*** Opening of Data supplied ***

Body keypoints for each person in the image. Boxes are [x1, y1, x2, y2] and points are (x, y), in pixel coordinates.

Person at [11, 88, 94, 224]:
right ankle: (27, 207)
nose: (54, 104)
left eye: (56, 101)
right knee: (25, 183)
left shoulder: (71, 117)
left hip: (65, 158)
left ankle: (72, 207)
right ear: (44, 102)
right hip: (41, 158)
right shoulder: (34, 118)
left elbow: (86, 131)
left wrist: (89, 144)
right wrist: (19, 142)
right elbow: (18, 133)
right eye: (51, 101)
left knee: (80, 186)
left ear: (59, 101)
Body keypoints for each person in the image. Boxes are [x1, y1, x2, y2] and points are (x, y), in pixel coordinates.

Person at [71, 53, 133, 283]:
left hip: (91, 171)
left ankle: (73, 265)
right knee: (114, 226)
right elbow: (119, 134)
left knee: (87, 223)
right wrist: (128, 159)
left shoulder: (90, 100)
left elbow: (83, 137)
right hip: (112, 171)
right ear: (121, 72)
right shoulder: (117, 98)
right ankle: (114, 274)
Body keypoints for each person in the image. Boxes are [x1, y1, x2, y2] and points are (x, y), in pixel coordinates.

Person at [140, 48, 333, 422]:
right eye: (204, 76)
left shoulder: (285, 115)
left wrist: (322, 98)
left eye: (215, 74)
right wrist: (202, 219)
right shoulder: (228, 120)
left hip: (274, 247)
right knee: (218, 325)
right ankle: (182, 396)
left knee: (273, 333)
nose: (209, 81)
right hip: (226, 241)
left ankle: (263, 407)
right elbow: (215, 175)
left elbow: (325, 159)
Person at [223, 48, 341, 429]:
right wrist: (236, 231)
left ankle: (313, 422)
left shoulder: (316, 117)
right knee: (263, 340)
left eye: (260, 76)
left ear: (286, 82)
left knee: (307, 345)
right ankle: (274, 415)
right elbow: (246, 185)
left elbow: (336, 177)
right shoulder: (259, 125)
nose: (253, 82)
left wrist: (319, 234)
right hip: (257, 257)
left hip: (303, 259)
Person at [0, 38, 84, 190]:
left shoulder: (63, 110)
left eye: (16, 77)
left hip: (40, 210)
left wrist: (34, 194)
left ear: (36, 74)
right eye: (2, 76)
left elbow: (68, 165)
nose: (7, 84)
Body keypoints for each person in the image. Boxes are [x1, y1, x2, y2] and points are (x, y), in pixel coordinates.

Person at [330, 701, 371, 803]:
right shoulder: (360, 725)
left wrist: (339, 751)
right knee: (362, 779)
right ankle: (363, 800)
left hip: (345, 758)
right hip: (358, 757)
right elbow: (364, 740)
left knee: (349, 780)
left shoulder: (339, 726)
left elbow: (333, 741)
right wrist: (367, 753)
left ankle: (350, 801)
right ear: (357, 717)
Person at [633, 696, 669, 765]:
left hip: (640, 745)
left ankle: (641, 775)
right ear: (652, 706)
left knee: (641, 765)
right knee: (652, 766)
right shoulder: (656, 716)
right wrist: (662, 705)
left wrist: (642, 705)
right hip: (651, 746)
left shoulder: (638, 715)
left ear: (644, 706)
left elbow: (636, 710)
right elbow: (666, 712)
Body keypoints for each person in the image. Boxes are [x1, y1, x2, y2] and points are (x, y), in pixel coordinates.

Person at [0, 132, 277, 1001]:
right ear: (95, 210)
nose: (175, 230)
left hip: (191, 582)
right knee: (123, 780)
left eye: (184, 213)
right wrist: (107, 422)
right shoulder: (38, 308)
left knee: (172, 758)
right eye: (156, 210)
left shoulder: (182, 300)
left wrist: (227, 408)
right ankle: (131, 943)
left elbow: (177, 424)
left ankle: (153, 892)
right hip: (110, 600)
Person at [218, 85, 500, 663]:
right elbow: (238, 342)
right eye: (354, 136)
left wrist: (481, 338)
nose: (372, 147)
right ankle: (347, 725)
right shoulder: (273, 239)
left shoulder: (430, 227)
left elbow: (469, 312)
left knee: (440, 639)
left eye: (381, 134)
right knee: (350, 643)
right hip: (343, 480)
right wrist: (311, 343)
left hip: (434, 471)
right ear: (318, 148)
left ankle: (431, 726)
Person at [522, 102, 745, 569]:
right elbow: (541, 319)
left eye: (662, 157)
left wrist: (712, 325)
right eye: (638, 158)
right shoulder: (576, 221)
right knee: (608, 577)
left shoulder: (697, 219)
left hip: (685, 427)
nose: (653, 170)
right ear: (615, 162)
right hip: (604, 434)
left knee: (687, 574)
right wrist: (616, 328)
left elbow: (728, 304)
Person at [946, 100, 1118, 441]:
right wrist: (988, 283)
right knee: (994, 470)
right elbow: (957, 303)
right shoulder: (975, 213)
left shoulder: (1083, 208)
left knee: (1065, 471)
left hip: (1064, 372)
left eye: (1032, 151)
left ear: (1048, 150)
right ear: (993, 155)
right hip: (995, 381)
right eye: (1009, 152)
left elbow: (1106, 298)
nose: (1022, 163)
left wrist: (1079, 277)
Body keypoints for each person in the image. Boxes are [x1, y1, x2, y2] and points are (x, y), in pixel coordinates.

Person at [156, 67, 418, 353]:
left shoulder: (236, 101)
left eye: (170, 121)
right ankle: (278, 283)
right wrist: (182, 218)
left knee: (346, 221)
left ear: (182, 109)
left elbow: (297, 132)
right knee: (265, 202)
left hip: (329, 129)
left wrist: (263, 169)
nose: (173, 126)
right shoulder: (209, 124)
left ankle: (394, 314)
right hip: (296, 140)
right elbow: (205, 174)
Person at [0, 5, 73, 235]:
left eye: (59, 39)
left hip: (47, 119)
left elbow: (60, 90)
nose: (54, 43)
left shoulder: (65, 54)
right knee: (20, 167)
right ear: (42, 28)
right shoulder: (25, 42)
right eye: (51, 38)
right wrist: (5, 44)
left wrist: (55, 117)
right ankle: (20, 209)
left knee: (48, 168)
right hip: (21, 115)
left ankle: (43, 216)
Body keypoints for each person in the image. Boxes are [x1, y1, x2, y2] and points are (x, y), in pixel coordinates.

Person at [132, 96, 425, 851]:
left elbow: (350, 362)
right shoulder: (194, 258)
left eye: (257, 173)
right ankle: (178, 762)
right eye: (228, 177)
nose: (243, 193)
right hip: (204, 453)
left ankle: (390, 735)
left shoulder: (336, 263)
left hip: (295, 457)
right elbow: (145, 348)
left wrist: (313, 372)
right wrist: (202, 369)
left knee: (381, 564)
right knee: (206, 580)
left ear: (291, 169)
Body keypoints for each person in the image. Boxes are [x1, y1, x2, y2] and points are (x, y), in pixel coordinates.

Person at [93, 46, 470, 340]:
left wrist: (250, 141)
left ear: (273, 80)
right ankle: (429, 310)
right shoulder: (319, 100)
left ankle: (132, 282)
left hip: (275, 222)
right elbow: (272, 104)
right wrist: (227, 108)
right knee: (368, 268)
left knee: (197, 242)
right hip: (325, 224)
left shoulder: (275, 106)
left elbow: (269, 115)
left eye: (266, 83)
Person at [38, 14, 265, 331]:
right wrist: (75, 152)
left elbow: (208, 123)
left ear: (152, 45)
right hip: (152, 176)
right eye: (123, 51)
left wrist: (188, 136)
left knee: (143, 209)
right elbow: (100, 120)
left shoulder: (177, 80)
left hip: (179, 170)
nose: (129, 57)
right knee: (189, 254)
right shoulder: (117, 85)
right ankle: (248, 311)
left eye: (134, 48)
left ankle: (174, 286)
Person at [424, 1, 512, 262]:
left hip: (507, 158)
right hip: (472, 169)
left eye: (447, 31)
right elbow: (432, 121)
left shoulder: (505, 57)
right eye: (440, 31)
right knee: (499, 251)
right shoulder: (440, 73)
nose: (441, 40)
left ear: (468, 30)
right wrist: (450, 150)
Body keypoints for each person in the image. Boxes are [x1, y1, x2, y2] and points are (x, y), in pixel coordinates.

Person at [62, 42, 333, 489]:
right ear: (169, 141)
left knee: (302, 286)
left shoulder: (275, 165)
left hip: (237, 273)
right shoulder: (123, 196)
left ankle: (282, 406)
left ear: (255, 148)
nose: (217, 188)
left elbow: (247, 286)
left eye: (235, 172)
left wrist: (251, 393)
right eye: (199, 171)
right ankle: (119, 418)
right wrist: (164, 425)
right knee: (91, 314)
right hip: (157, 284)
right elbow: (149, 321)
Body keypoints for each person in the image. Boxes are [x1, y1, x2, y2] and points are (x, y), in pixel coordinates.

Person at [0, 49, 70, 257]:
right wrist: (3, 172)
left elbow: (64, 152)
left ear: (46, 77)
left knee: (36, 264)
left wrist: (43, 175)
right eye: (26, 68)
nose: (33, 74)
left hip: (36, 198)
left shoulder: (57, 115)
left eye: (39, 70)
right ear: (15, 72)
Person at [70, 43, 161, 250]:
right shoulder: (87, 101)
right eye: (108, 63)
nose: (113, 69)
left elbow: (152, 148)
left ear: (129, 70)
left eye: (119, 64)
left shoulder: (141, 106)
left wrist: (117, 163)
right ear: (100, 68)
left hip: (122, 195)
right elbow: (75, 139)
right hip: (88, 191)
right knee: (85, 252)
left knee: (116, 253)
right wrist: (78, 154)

*** Close of Data supplied ***

Take exactly the lines from the one containing "right wrist: (311, 343)" through the one containing "left elbow: (1106, 298)" in the data above, and output them with nothing added.

right wrist: (311, 343)
left hip: (434, 471)
right ear: (318, 148)
left ankle: (431, 726)
Person at [522, 102, 745, 569]:
right elbow: (541, 319)
left eye: (662, 157)
left wrist: (712, 325)
right eye: (638, 158)
right shoulder: (576, 221)
right knee: (608, 577)
left shoulder: (697, 219)
left hip: (685, 427)
nose: (653, 170)
right ear: (615, 162)
right hip: (604, 434)
left knee: (687, 574)
right wrist: (616, 328)
left elbow: (728, 304)
Person at [946, 100, 1118, 441]:
right wrist: (988, 283)
right knee: (994, 470)
right elbow: (957, 303)
right shoulder: (975, 213)
left shoulder: (1083, 208)
left knee: (1065, 471)
left hip: (1064, 372)
left eye: (1032, 151)
left ear: (1048, 150)
right ear: (993, 155)
right hip: (995, 381)
right eye: (1009, 152)
left elbow: (1106, 298)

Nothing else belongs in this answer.